# Description of the task:
Could you repeat word for word only the lines from the one containing "- dish towel [331,336,455,393]" to the last line of the data below?

# Information provided:
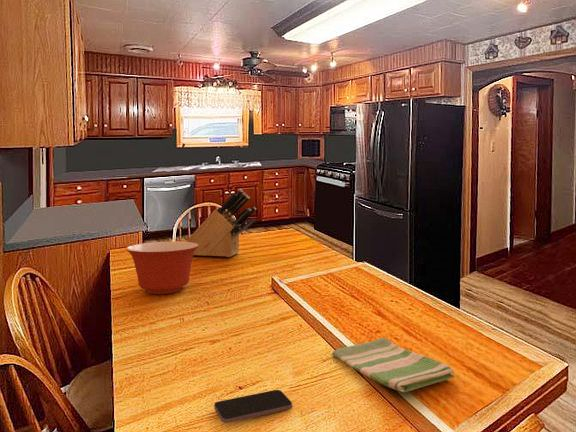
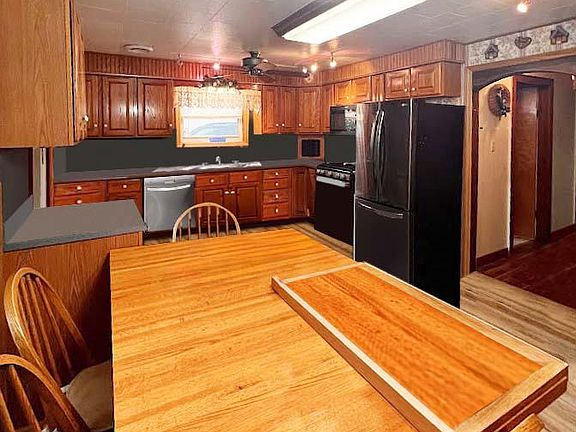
- mixing bowl [125,241,199,295]
- dish towel [331,336,455,393]
- knife block [185,188,257,258]
- smartphone [213,389,293,424]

# Response to this exercise:
- dish towel [331,336,455,393]
- knife block [185,188,257,258]
- smartphone [213,389,293,424]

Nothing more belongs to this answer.